Христос приземлился в Гродно. Евангелие от Иуды - Владимир Короткевич
Шрифт:
Интервал:
Закладка:
Остаётся, правда, ещё и стена. И вот тут, если не оправдается расчёт, всё будет кончено. Тогда только и останется, что учинить сечу и погибнуть.
Если же выпадет единственное из сотни очко удачи, тогда те, кто стоит сейчас в рясах, будут горланить, драться, всеми средствами сеять замешательство, растерянность, панику. Застрянут в воротах, будут мешать страже, оттянут по возможности начало погони, а потом будут рассеиваться по одному.
Кажется, всё было рассчитано.
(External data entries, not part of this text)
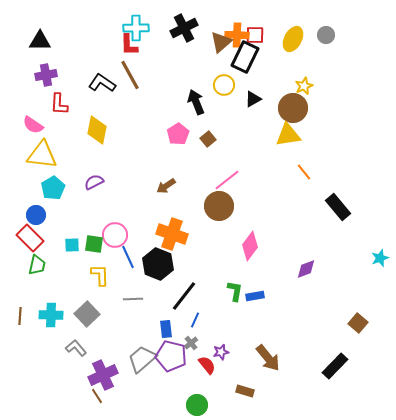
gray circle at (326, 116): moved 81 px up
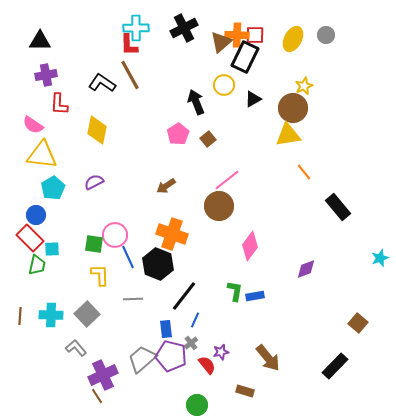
cyan square at (72, 245): moved 20 px left, 4 px down
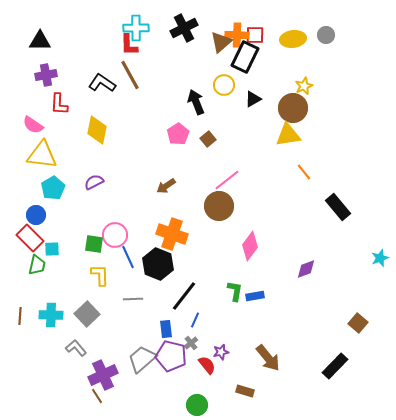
yellow ellipse at (293, 39): rotated 55 degrees clockwise
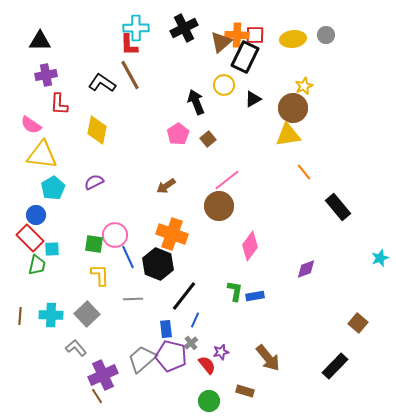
pink semicircle at (33, 125): moved 2 px left
green circle at (197, 405): moved 12 px right, 4 px up
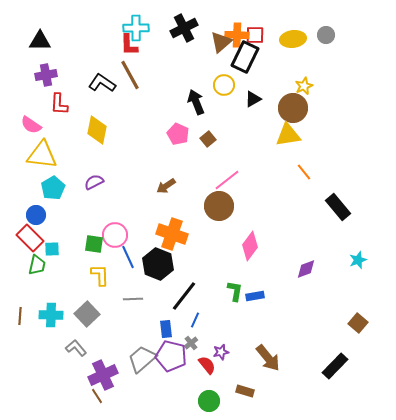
pink pentagon at (178, 134): rotated 15 degrees counterclockwise
cyan star at (380, 258): moved 22 px left, 2 px down
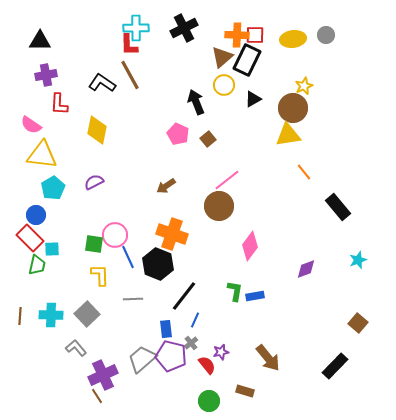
brown triangle at (221, 42): moved 1 px right, 15 px down
black rectangle at (245, 57): moved 2 px right, 3 px down
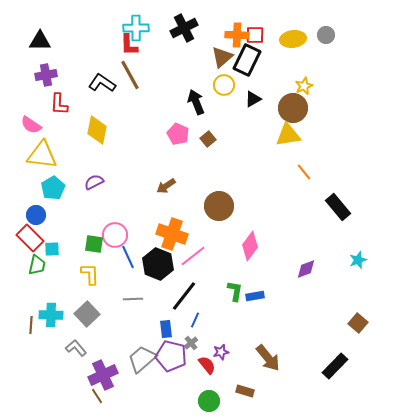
pink line at (227, 180): moved 34 px left, 76 px down
yellow L-shape at (100, 275): moved 10 px left, 1 px up
brown line at (20, 316): moved 11 px right, 9 px down
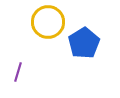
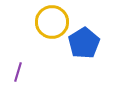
yellow circle: moved 4 px right
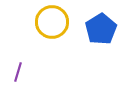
blue pentagon: moved 17 px right, 14 px up
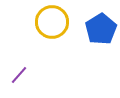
purple line: moved 1 px right, 3 px down; rotated 24 degrees clockwise
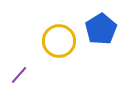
yellow circle: moved 7 px right, 19 px down
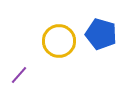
blue pentagon: moved 5 px down; rotated 24 degrees counterclockwise
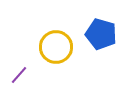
yellow circle: moved 3 px left, 6 px down
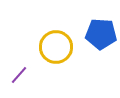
blue pentagon: rotated 12 degrees counterclockwise
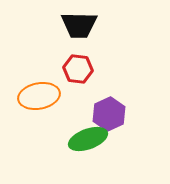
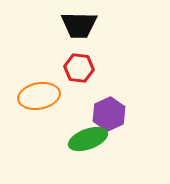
red hexagon: moved 1 px right, 1 px up
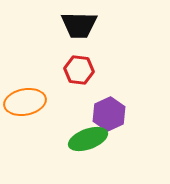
red hexagon: moved 2 px down
orange ellipse: moved 14 px left, 6 px down
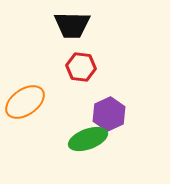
black trapezoid: moved 7 px left
red hexagon: moved 2 px right, 3 px up
orange ellipse: rotated 24 degrees counterclockwise
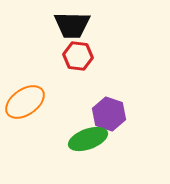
red hexagon: moved 3 px left, 11 px up
purple hexagon: rotated 16 degrees counterclockwise
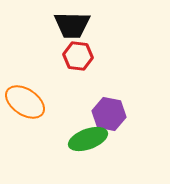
orange ellipse: rotated 69 degrees clockwise
purple hexagon: rotated 8 degrees counterclockwise
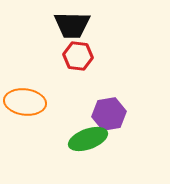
orange ellipse: rotated 27 degrees counterclockwise
purple hexagon: rotated 20 degrees counterclockwise
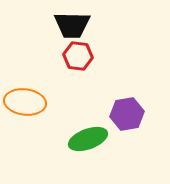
purple hexagon: moved 18 px right
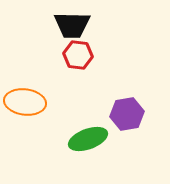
red hexagon: moved 1 px up
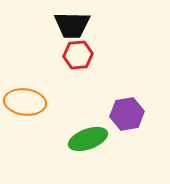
red hexagon: rotated 12 degrees counterclockwise
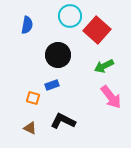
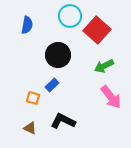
blue rectangle: rotated 24 degrees counterclockwise
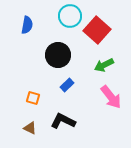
green arrow: moved 1 px up
blue rectangle: moved 15 px right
Кузнец прищуренными глазами оглядел окрестности и своих людей, вздохнул и пошёл к эшафоту. Протиснулся к двоим францисканцам (это были Марко и Клеоник), пожал им локти.
— Готово. Будем ждать. Иуда с Анеей где?
— Вон, — сказал Марко.
— Знают место, где сойдёмся?
— Знают, — ответил Клеоник. — Хутор Фаустины.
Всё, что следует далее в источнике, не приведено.